As it's inefficiently to ack all messages in Storm, among the whole components of my topology, only some of them needs to guarantee message processing, and I'd like to know is there a proper way to do this.

For instance, I have a TimingBolt which takes tick tuple to make the job work under a specific cycle:

// TimingBolt
@Override
public void execute(Tuple input) {
    if (TupleUtils.isTick(input)) {
        collector.emit(streamA, input, new Values("Tick"));
    } else {
        collector.emit(streamB, new Values("Message"));
    }
}

I want to guarantee the "Tick" message be sent explicitly once to the bolt after TimingBolt

// The AggregateBolt after TimingBolt
@Override
public void execute(Tuple input) {
    if (input.getString(0).equals("Tick")) {
        collector.emit(new Values("Get Tick"));
        collector.ack();
    } else {
        // do something else
        collector.emit(new Values("Not Tick"));
    }
}

and I hope that bolts except TimingBolt and AggregateBolt could be out of range of the ACK tree.

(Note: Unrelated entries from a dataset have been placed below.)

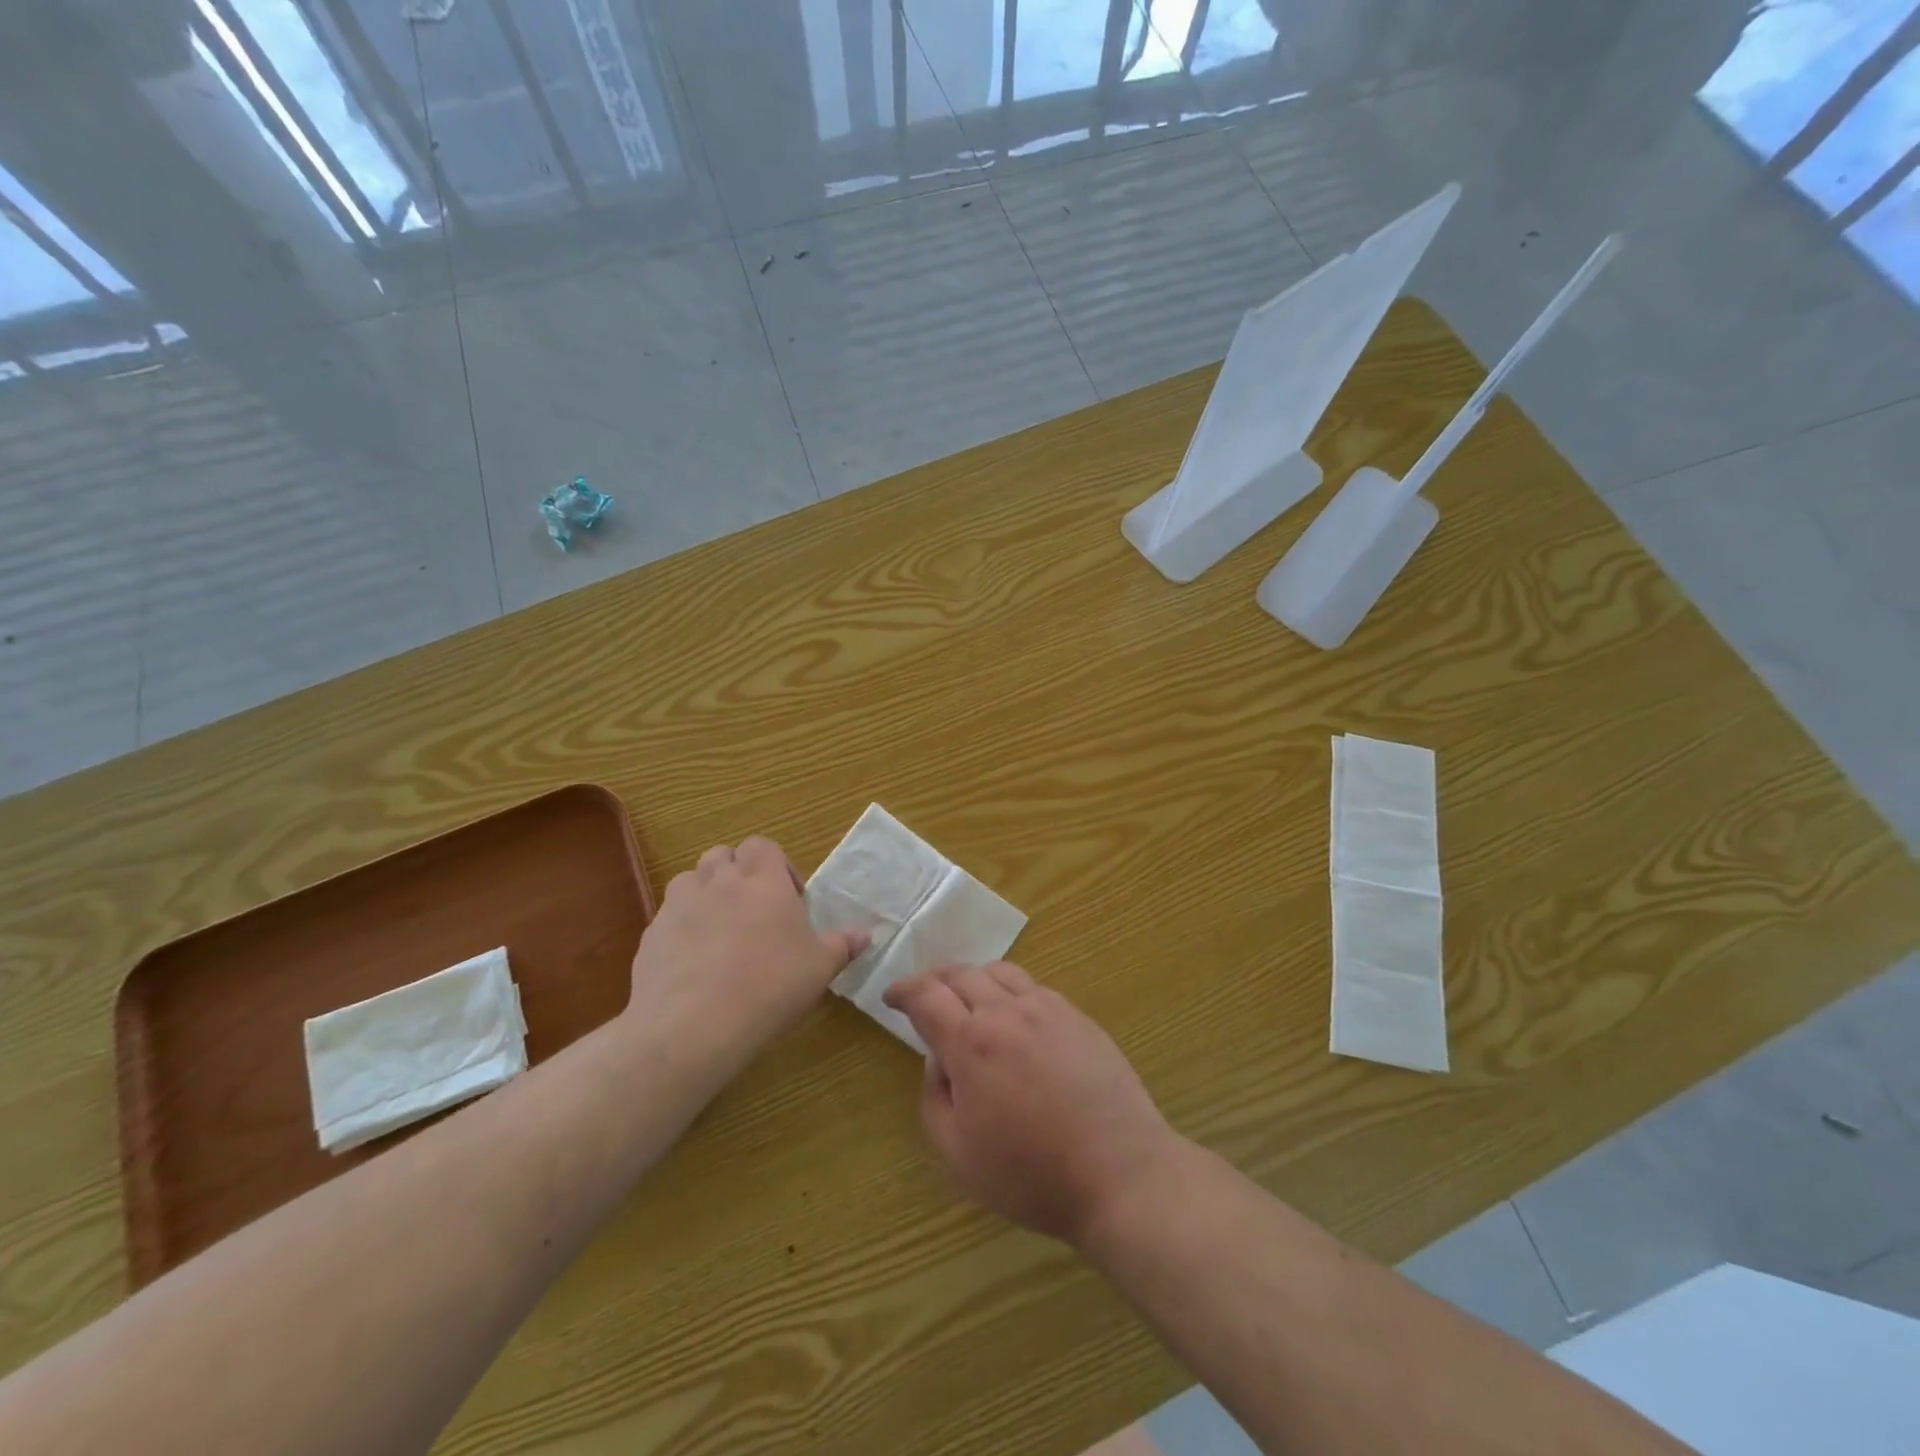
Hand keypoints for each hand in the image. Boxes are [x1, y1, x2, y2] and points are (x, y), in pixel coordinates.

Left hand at [626, 837, 864, 1071]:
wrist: (693, 1026)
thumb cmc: (770, 986)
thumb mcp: (819, 968)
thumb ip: (842, 946)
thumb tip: (866, 934)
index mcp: (762, 879)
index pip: (764, 846)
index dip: (777, 866)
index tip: (789, 900)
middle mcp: (718, 880)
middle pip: (724, 856)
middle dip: (738, 874)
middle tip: (754, 912)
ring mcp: (678, 905)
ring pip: (691, 881)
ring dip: (706, 895)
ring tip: (721, 933)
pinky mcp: (650, 935)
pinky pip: (669, 918)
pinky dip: (682, 929)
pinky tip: (694, 965)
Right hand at [882, 963, 1179, 1245]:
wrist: (1120, 1173)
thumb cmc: (1032, 1174)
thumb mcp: (959, 1154)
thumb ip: (935, 1098)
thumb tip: (938, 1060)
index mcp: (972, 1042)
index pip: (926, 995)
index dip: (903, 990)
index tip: (891, 996)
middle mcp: (1007, 1012)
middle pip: (961, 974)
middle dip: (934, 979)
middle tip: (923, 995)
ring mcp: (1047, 1008)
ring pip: (999, 971)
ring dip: (972, 978)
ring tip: (966, 998)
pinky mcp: (1077, 1016)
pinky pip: (1033, 987)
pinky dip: (1009, 989)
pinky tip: (1012, 1015)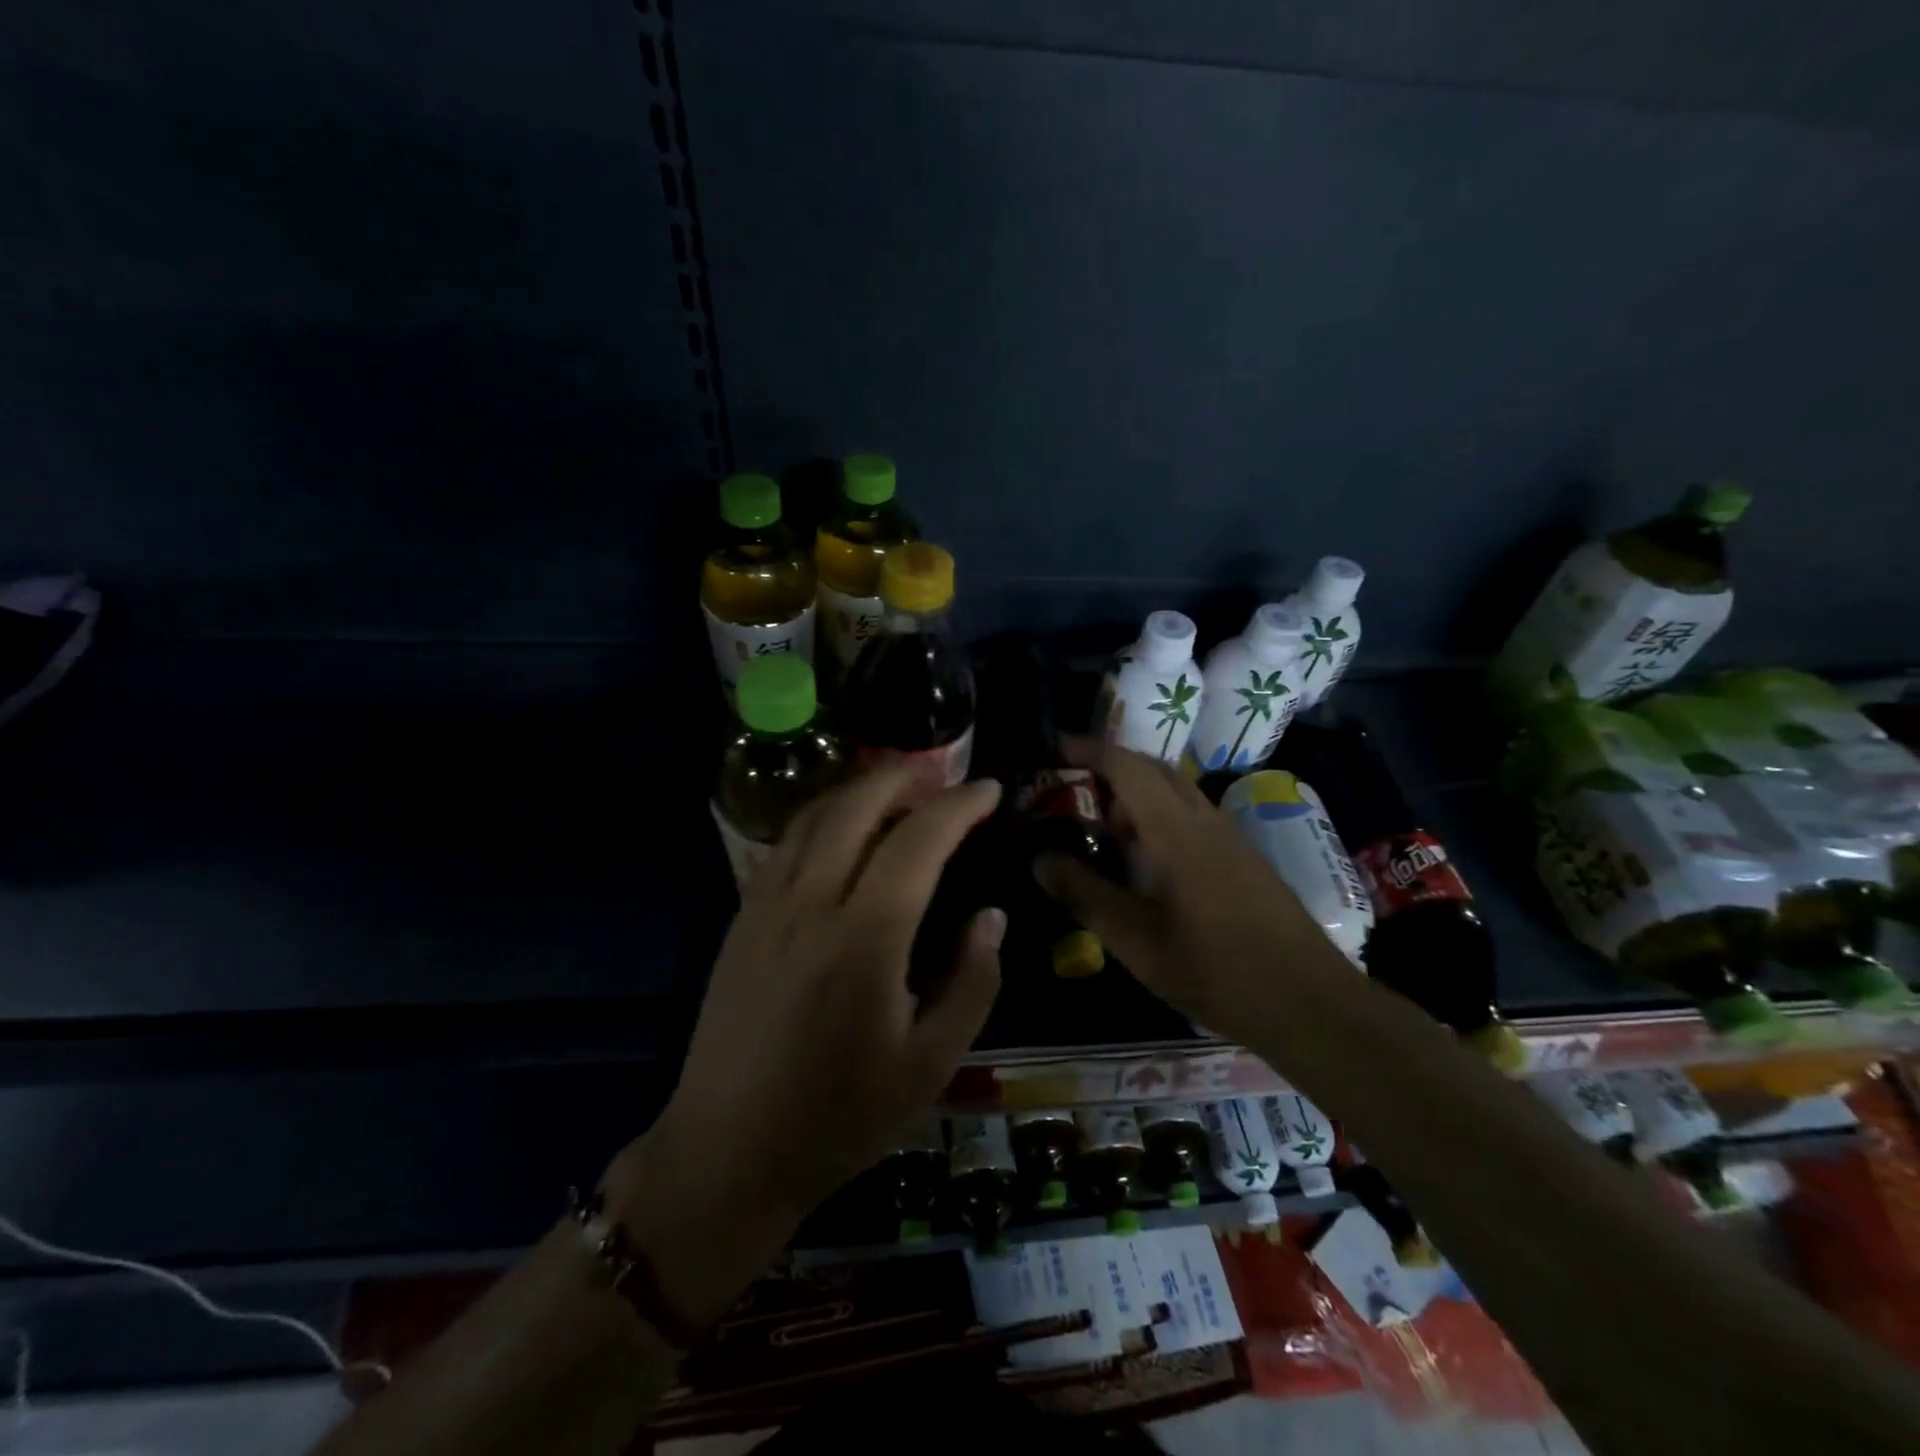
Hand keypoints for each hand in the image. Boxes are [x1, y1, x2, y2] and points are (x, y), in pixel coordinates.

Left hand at [607, 767, 1005, 1324]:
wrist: (726, 1153)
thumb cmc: (839, 1118)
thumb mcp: (929, 1064)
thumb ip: (972, 982)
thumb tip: (990, 915)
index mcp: (864, 938)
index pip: (918, 840)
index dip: (959, 805)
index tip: (990, 790)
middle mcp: (811, 903)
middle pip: (857, 805)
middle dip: (904, 776)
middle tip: (942, 777)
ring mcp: (766, 906)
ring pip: (815, 815)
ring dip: (860, 790)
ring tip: (898, 792)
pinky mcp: (741, 919)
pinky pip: (785, 843)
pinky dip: (823, 817)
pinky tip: (842, 832)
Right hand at [1035, 738, 1347, 1043]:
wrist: (1309, 1003)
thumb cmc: (1215, 969)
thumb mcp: (1135, 940)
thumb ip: (1084, 894)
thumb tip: (1039, 858)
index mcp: (1175, 830)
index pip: (1127, 766)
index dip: (1088, 749)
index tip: (1053, 747)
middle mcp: (1204, 820)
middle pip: (1154, 769)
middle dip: (1110, 765)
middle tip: (1072, 786)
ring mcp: (1230, 838)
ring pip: (1176, 792)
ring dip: (1136, 792)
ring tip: (1102, 824)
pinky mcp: (1244, 859)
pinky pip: (1192, 816)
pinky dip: (1158, 816)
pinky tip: (1145, 858)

The document http://storm.apache.org/documentation/Guaranteeing-message-processing.html does not show anything about this matter. Is this a valid scene, or is starting ack from spout the only way to make the acker work?

1

1 Answers

2
votes

You have to start from the spout.

To be clear, you're not guaranteed message delivery with what's called "a reliable topology". Instead you're guaranteed that either a tuple and all of it's "descendant tuples" are completely delivered and processed or that the spout will be notified of the failure. Failed messages can be automatically re-emitted, but ultimately there is a small window in which a tuple is no longer retried. In order for that to work, the spout has some reliable tuple behavior that bolts do not: (1) the ability to emit an object id with a tuple and (2) methods that are called with that id when the tuple ultimately succeeds or fails (ack(id) and fail(id), respectively). As bolts don't have those behaviors, you can't start reliable tuple processing from a bolt.

Consider directly configuring your second bolt with TOPOLOGY_TICK_TUPLE_FREQ_SECS.